Is there anyway to use cuda 11 or later for FSL's eddy_cuda?

gerardyu · November 5, 2024, 4:37am

I’m using FSL’s eddy_cuda within mrtrix3’s dwifslpreproc on an HPC. It would seem that the latest version of cuda supported by FSL 6.0.6 is that of 10.2. Unfortunately for me, the oldest version of the cuda available on this HPC is 11.7. My sysadmin said cuda10.2 is somewhat ‘ancient’ and will not work on the HPC.

i’m aware this How to setup CUDA 10.2, 11.0, and 11.5 in order to use eddy_cuda10.2 (in FSL 6.0.5.x), PyTorch, and Tensorflow 2 here but i do not have sudo rights on the HPC and the HPC is running on Rocky Linux 8.7 instead of ubuntu

paulmccarthy · November 5, 2024, 9:59am

Hi @gerardyu, recent versions of eddy (and the other FSL CUDA tools) should run just fine on any modern GPU with an up to date GPU driver. Have you tried running eddy on your system?

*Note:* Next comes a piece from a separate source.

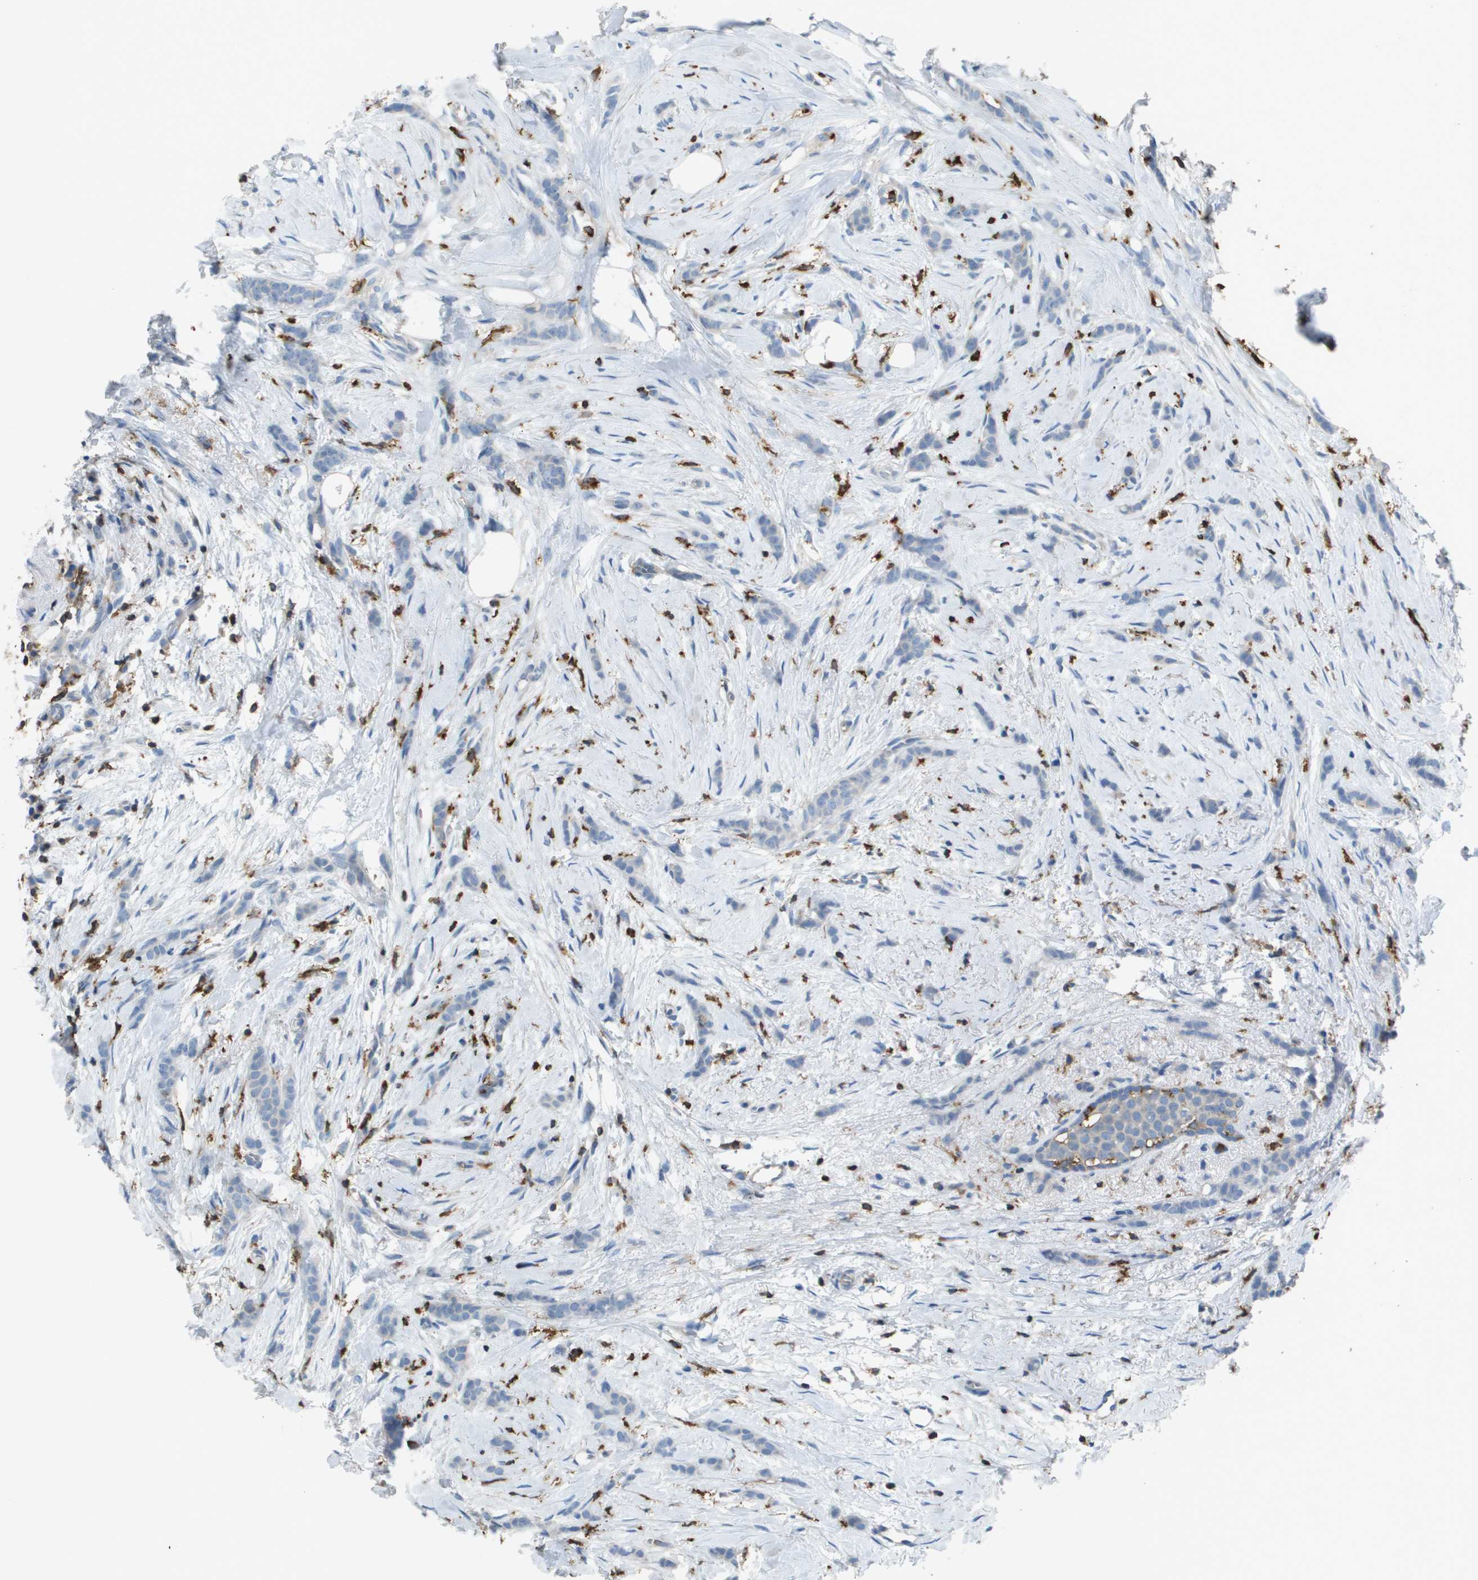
{"staining": {"intensity": "negative", "quantity": "none", "location": "none"}, "tissue": "breast cancer", "cell_type": "Tumor cells", "image_type": "cancer", "snomed": [{"axis": "morphology", "description": "Lobular carcinoma, in situ"}, {"axis": "morphology", "description": "Lobular carcinoma"}, {"axis": "topography", "description": "Breast"}], "caption": "Immunohistochemistry (IHC) micrograph of neoplastic tissue: breast lobular carcinoma in situ stained with DAB exhibits no significant protein expression in tumor cells.", "gene": "APBB1IP", "patient": {"sex": "female", "age": 41}}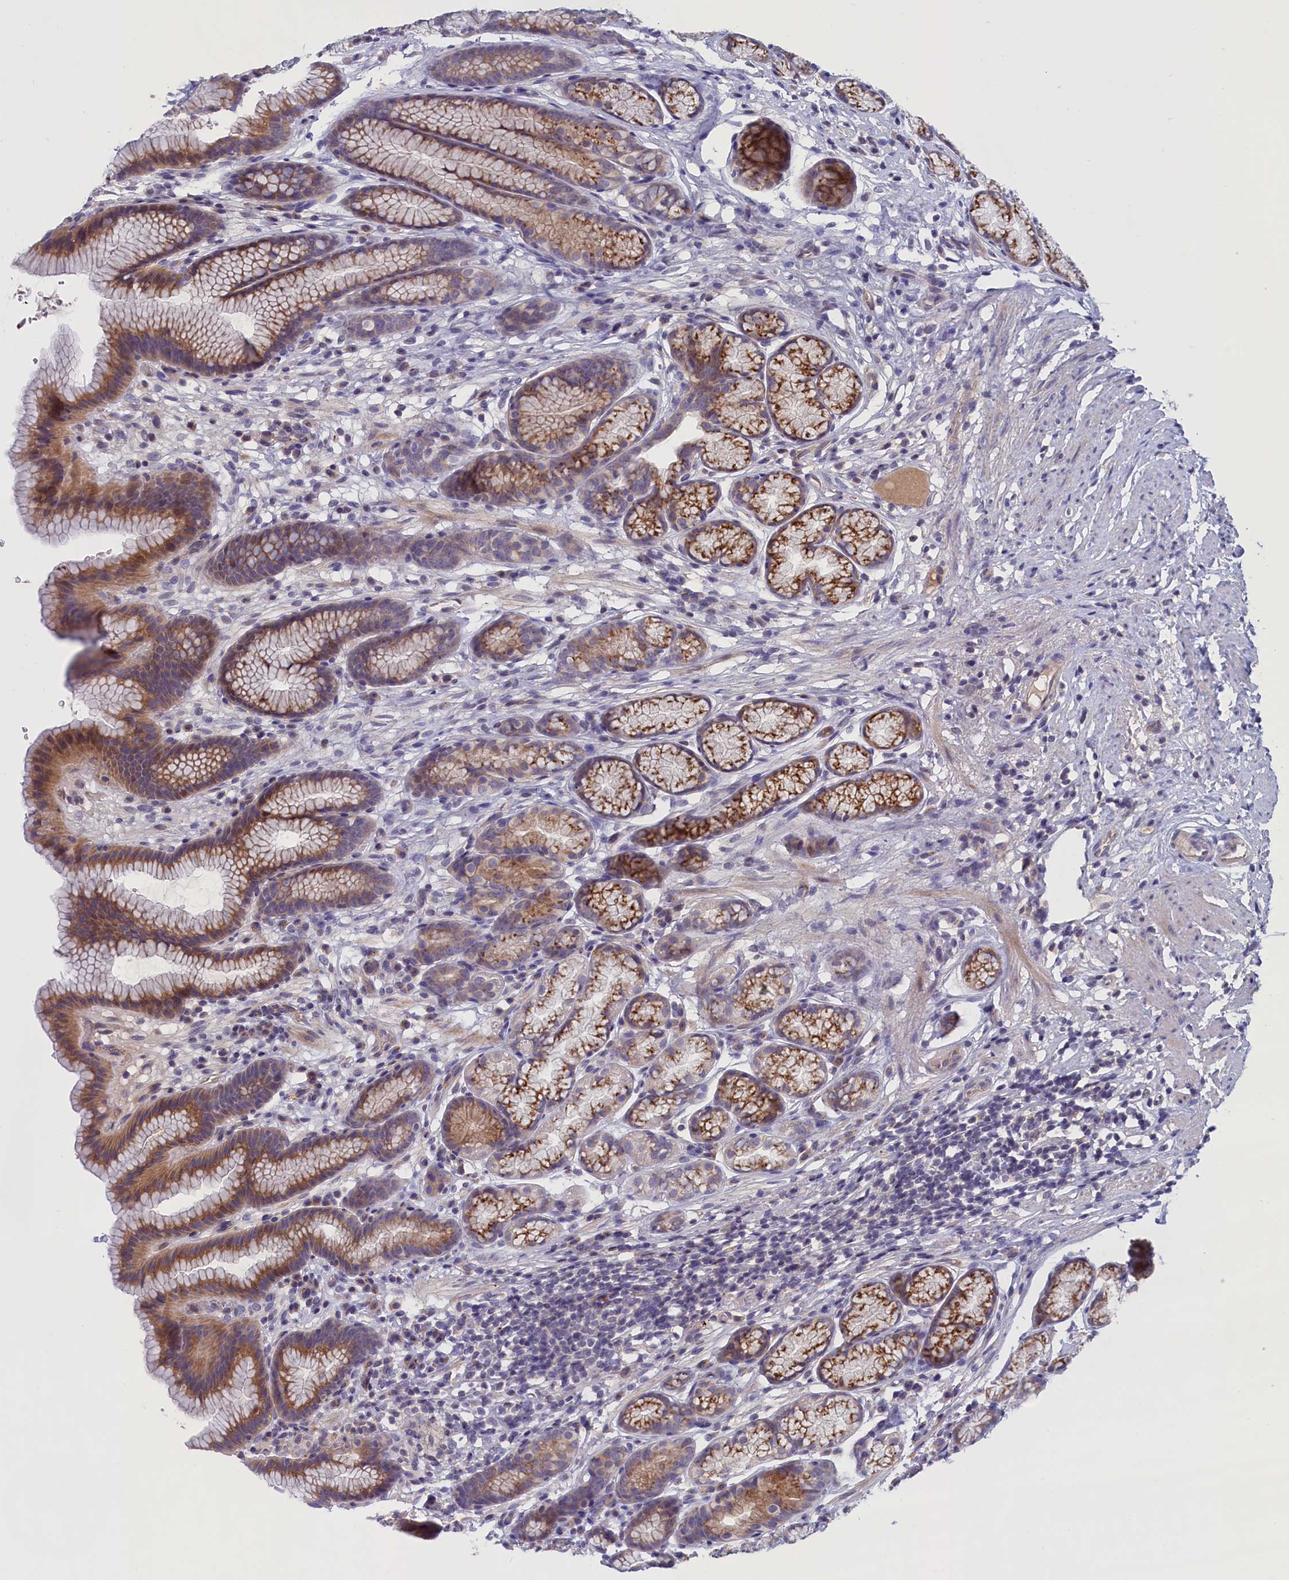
{"staining": {"intensity": "moderate", "quantity": "25%-75%", "location": "cytoplasmic/membranous"}, "tissue": "stomach", "cell_type": "Glandular cells", "image_type": "normal", "snomed": [{"axis": "morphology", "description": "Normal tissue, NOS"}, {"axis": "topography", "description": "Stomach"}], "caption": "IHC of benign stomach displays medium levels of moderate cytoplasmic/membranous expression in approximately 25%-75% of glandular cells.", "gene": "IGFALS", "patient": {"sex": "male", "age": 42}}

gerardyu · November 5, 2024, 1:50pm

i wasn’t able to run eddy_cuda10.2 after loading the cuda11.7 module on the HPC

i got the following error

eddy_cuda10.2: error while loading shared libraries: libcuda.so.1: cannot open shared object file: No such file or directory

paulmccarthy · November 5, 2024, 1:57pm

@gerardyu - that suggests that the system you are using doesn’t have a CUDA driver installed. I would get in touch with your HPC team to see if they can help you.

A quick way of testing whether your system is configured correctly for CUDA applications is to try running nvidia-smi. If nvidia-smi doesn’t work, then you either don’t have a GPU, or the CUDA driver is not correctly installed.

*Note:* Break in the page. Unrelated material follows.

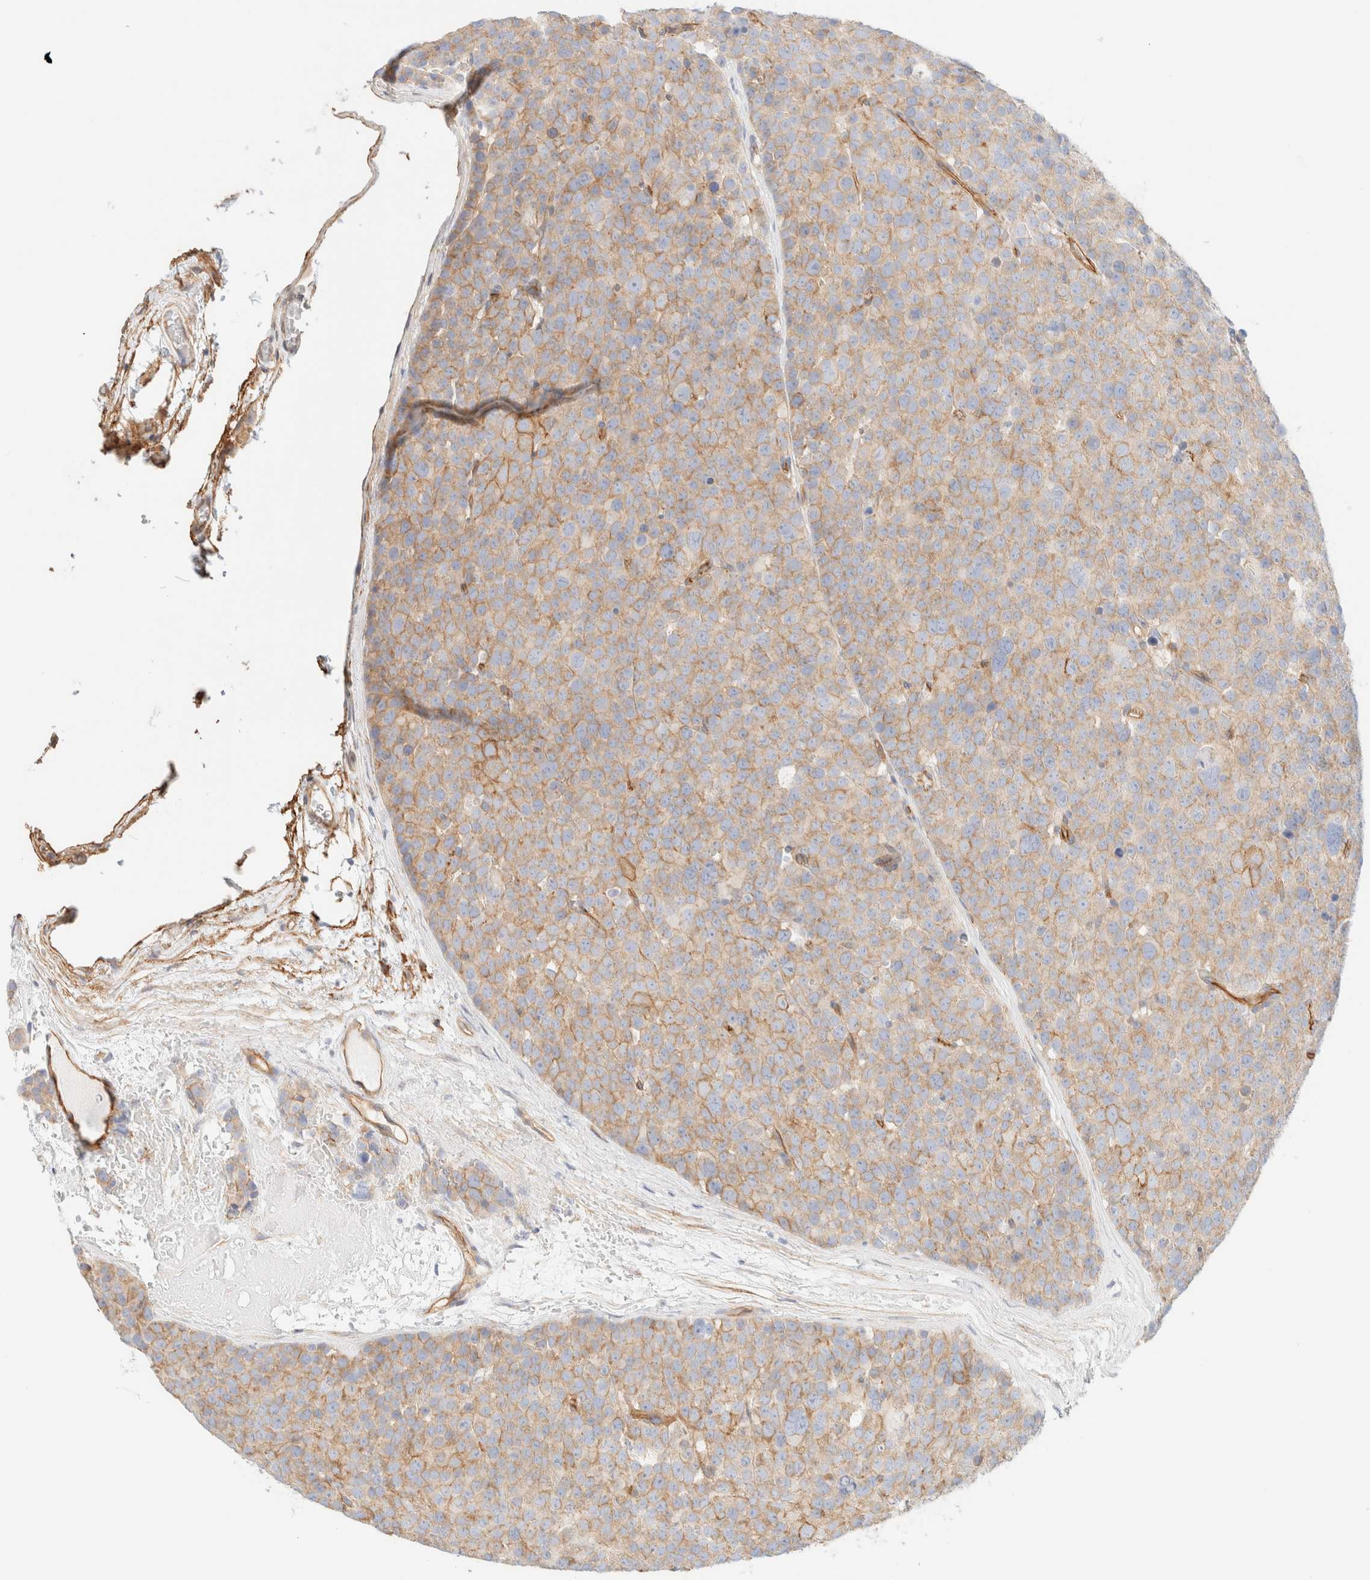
{"staining": {"intensity": "weak", "quantity": ">75%", "location": "cytoplasmic/membranous"}, "tissue": "testis cancer", "cell_type": "Tumor cells", "image_type": "cancer", "snomed": [{"axis": "morphology", "description": "Seminoma, NOS"}, {"axis": "topography", "description": "Testis"}], "caption": "Immunohistochemical staining of human testis cancer shows weak cytoplasmic/membranous protein expression in about >75% of tumor cells. The protein is stained brown, and the nuclei are stained in blue (DAB (3,3'-diaminobenzidine) IHC with brightfield microscopy, high magnification).", "gene": "CYB5R4", "patient": {"sex": "male", "age": 71}}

gerardyu · November 5, 2024, 5:57pm

So i actually found the libcuda.so file located in /usr/local/cuda-11.7/lib64/stubs . I created a sym link to my home directory and export LD_LIBRARY_PATH=${LD_LIBRARY_PATH}:$HOME and ran eddy_cudy again

i got the following error

Reading images
Performing volume-to-volume registration
Running Register
EDDY::EddyCudaHelperFunctions::InitGpu: cudaGetDevice returned an error: cudaError_t = 35, cudaErrorName = cudaErrorInsufficientDriver, cudaErrorString = CUDA driver version is insufficient for CUDA runtime version
EDDY::cuda/EddyCudaHelperFunctions.cu:::  static void EDDY::EddyCudaHelperFunctions::InitGpu(bool):  Exception thrown
EDDY::cuda/EddyGpuUtils.cu:::  static std::shared_ptr<EDDY::DWIPredictionMaker> EDDY::EddyGpuUtils::LoadPredictionMaker(const EDDY::EddyCommandLineOptions&, EDDY::ScanType, const EDDY::ECScanManager&, unsigned int, float, NEWIMAGE::volume<float>&, bool):  Exception thrown
EDDY::eddy.cpp:::  EDDY::ReplacementManager* EDDY::Register(const EDDY::EddyCommandLineOptions&, EDDY::ScanType, unsigned int, const std::vector<float, std::allocator<float> >&, EDDY::SecondLevelECModelType, bool, EDDY::ECScanManager&, EDDY::ReplacementManager*, NEWMAT::Matrix&, NEWMAT::Matrix&):  Exception thrown
EDDY::: Eddy failed with message EDDY::eddy.cpp:::  EDDY::ReplacementManager* EDDY::DoVolumeToVolumeRegistration(const EDDY::EddyCommandLineOptions&, EDDY::ECScanManager&):  Exception thrown

is libcuda.so the correct file that i should be sym linking?

paulmccarthy · November 6, 2024, 9:20am

No, you should not need to do this on a correctly configured system. Have you tried running nvidia-smi?

Are you sure that you are working on a system with a GPU?

edit I just tested this on my laptop (which does not have a GPU) - I received the same error. So I strongly suspect that you are trying to run eddy on a system that does not have a GPU. I would recommend getting in touch with your IT team and asking them how to run GPU applications on your cluster.

stebo85 · November 9, 2024, 11:40am

Dear @gerardyu,

This is a scenario where www.Neurodesk.org could help We package the right cuda versions inside the containers so your cluster doesn’t need to have them installed. (Our cluster has exactly the same problem).

This is how you could run it on your HPC if you have apptainer/singularity available:
First check that you have a GPU available:

nvidia-smi

This should look like this:

Note that the GPU driver version is quite backwards compatible with older CUDA versions, but I had cases where a very old CUDA version (from memory CUDA7) didn’t run anymore with the new GPU driver version that our A100s needed to work.

Then load the neurodesk mrtrix3 container and pass the GPU into the singularity/apptainer command using --nv:

curl -X GET https://neurocontainers.neurodesk.org/mrtrix3_3.0.4_20240320.simg -O
singularity shell --nv mrtrix3_3.0.4_20240320.simg

then you can run dwifslpreproc or a very nice little test program developed by Chris Rorden to make sure it’s all working first:

git clone https://github.com/neurolabusc/gpu_test.git
cd gpu_test/etest/
bash runme_gpu.sh

I hope this helps